> _WHAT THE EXERCISE ASKS_: Extract the passage of the post about Obama's Cabinet choices from "Remember how the" up to and including "nation's growing girth.", copying it word for word.

> _EXERCISE TEXT_:

Thursday, December 4, 2008

Change We Can Choke Down


Change We Can Choke Down

Remember how the presidential election was marketed to change Washington D.C.’s super-stale status quo to cook up a new and improved brand of government, instead? Just because there are no “progressives” in Obama’s new Cabinet, who says the president-elect’s choices don’t demonstrate his supreme self-confidence to potentially end the War on Obesity?

If the new Hot Dog-in Chief doesn’t want a pantry full of like-minded, eager ‘yes men and women’ in his gourmet Cabinet, that is a hot shift in direction from the Bush or the Clinton years. Even if it doesn’t sound like the change the nation was promised, some people would like to know what President-elect Obama intends to do about the nation's growing girth.

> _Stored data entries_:

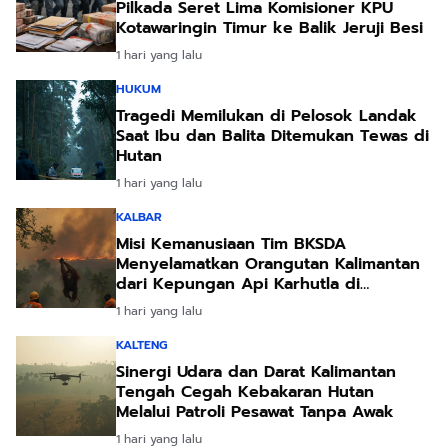
Pilkada Seret Lima Komisioner KPU
Kotawaringin Timur ke Balik Jeruji Besi
1 hari yang lalu
HUKUM
Tragedi Memilukan di Pelosok Landak
Saat Ibu dan Balita Ditemukan Tewas di
Hutan
1 hari yang lalu
KALBAR
Misi Kemanusiaan Tim BKSDA
Menyelamatkan Orangutan Kalimantan
dari Kepungan Api Karhutla di
Ketapang
1 hari yang lalu
KALTENG
Sinergi Udara dan Darat Kalimantan
Tengah Cegah Kebakaran Hutan
Melalui Patroli Pesawat Tanpa Awak
1 hari yang lalu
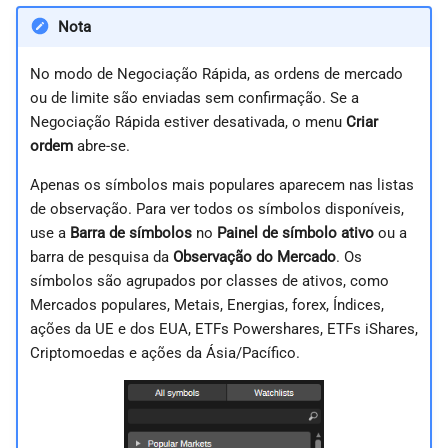
Nota
No modo de Negociação Rápida, as ordens de mercado
ou de limite são enviadas sem confirmação. Se a
Negociação Rápida estiver desativada, o menu
Criar
ordem
abre-se.
Apenas os símbolos mais populares aparecem nas listas
de observação. Para ver todos os símbolos disponíveis,
use a
Barra de símbolos
no
Painel de símbolo ativo
ou a
barra de pesquisa da
Observação do Mercado
. Os
símbolos são agrupados por classes de ativos, como
Mercados populares, Metais, Energias, forex, Índices,
ações da UE e dos EUA, ETFs Powershares, ETFs iShares,
Criptomoedas e ações da Ásia/Pacífico.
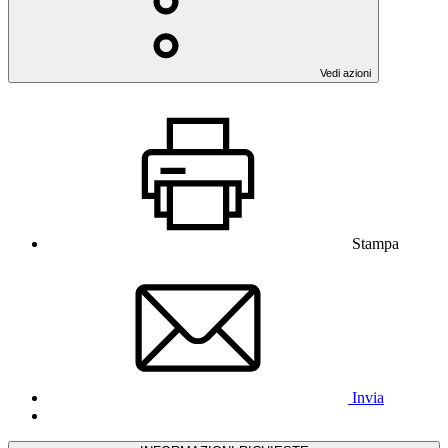
Vedi azioni
Stampa
Invia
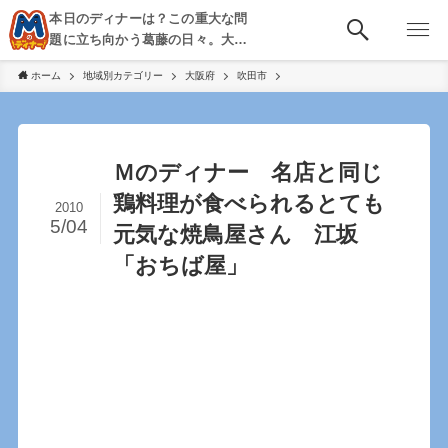
本日のディナーは？この重大な問
題に立ち向かう葛藤の日々。大
阪・京都・神戸を中心とした食べ
ホーム
地域別カテゴリー
大阪府
吹田市
歩き、飲み歩きを綴る。
Ｍのディナー 名店と同じ
鶏料理が食べられるとても
2010
5/04
元気な焼鳥屋さん 江坂
「おちば屋」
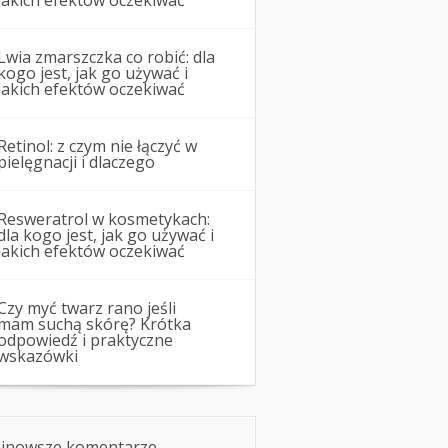
jakich efektów oczekiwać
Lwia zmarszczka co robić: dla
kogo jest, jak go używać i
jakich efektów oczekiwać
Retinol: z czym nie łączyć w
pielęgnacji i dlaczego
Resweratrol w kosmetykach:
dla kogo jest, jak go używać i
jakich efektów oczekiwać
Czy myć twarz rano jeśli
mam suchą skórę? Krótka
odpowiedź i praktyczne
wskazówki
jnowsze komentarze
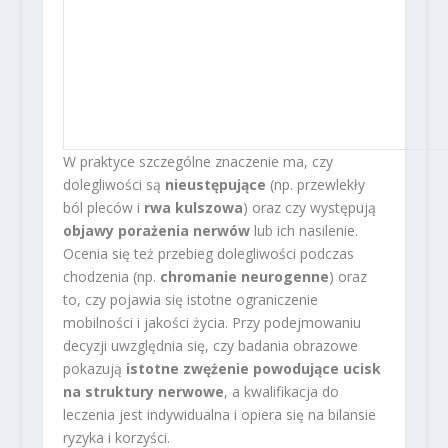
W praktyce szczególne znaczenie ma, czy
dolegliwości są
nieustępujące
(np. przewlekły
ból pleców i
rwa kulszowa
) oraz czy występują
objawy porażenia nerwów
lub ich nasilenie.
Ocenia się też przebieg dolegliwości podczas
chodzenia (np.
chromanie neurogenne
) oraz
to, czy pojawia się istotne ograniczenie
mobilności i jakości życia. Przy podejmowaniu
decyzji uwzględnia się, czy badania obrazowe
pokazują
istotne zwężenie powodujące ucisk
na struktury nerwowe
, a kwalifikacja do
leczenia jest indywidualna i opiera się na bilansie
ryzyka i korzyści.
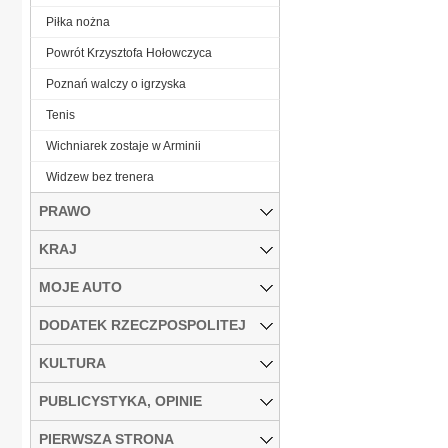
Piłka nożna
Powrót Krzysztofa Hołowczyca
Poznań walczy o igrzyska
Tenis
Wichniarek zostaje w Arminii
Widzew bez trenera
PRAWO
KRAJ
MOJE AUTO
DODATEK RZECZPOSPOLITEJ
KULTURA
PUBLICYSTYKA, OPINIE
PIERWSZA STRONA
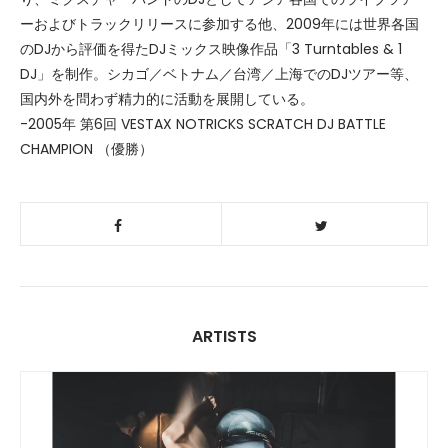
ーおよびトラックリリースに参加する他、2009年には世界各国
のDJから評価を得たDJミックス映像作品「3 Turntables & 1
DJ」を制作。シカゴ／ベトナム／台湾／上海でのDJツアー等、
国内外を問わず精力的に活動を展開している。
-2005年 第6回 VESTAX NOTRICKS SCRATCH DJ BATTLE
CHAMPION （優勝）
ARTISTS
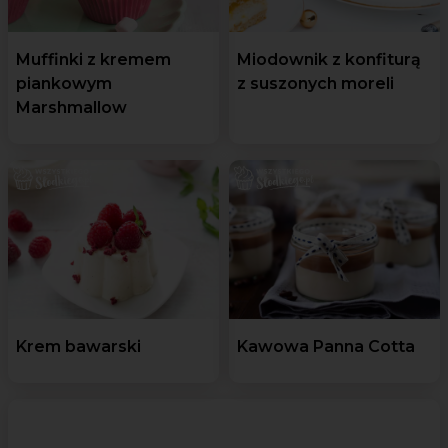
Muffinki z kremem
Miodownik z konfiturą
piankowym
z suszonych moreli
Marshmallow
Krem bawarski
Kawowa Panna Cotta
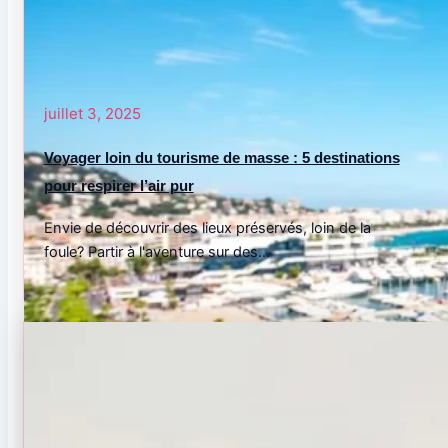
juillet 3, 2025
Voyager loin du tourisme de masse : 5 destinations
pour respirer l’air pur
Envie de découvrir des lieux préservés, loin de la
foule? Partir à l'aventure sur des...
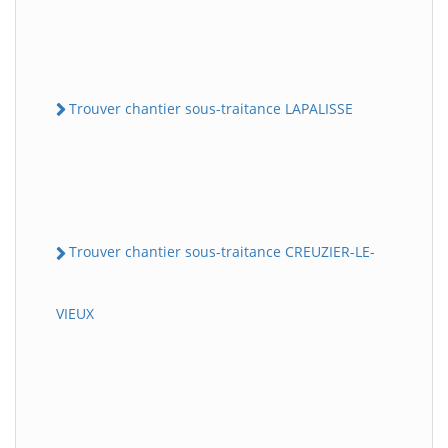
Trouver chantier sous-traitance LAPALISSE
Trouver chantier sous-traitance CREUZIER-LE-
VIEUX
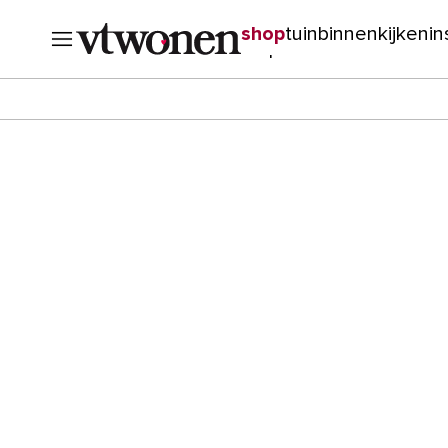
shop
tuin
binnenkijken
in
verbouwen
cursussen
o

> _SOLVED PROBLEM_:
Remember how the presidential election was marketed to change Washington D.C.’s super-stale status quo to cook up a new and improved brand of government, instead? Just because there are no “progressives” in Obama’s new Cabinet, who says the president-elect’s choices don’t demonstrate his supreme self-confidence to potentially end the War on Obesity?

If the new Hot Dog-in Chief doesn’t want a pantry full of like-minded, eager ‘yes men and women’ in his gourmet Cabinet, that is a hot shift in direction from the Bush or the Clinton years. Even if it doesn’t sound like the change the nation was promised, some people would like to know what President-elect Obama intends to do about the nation's growing girth.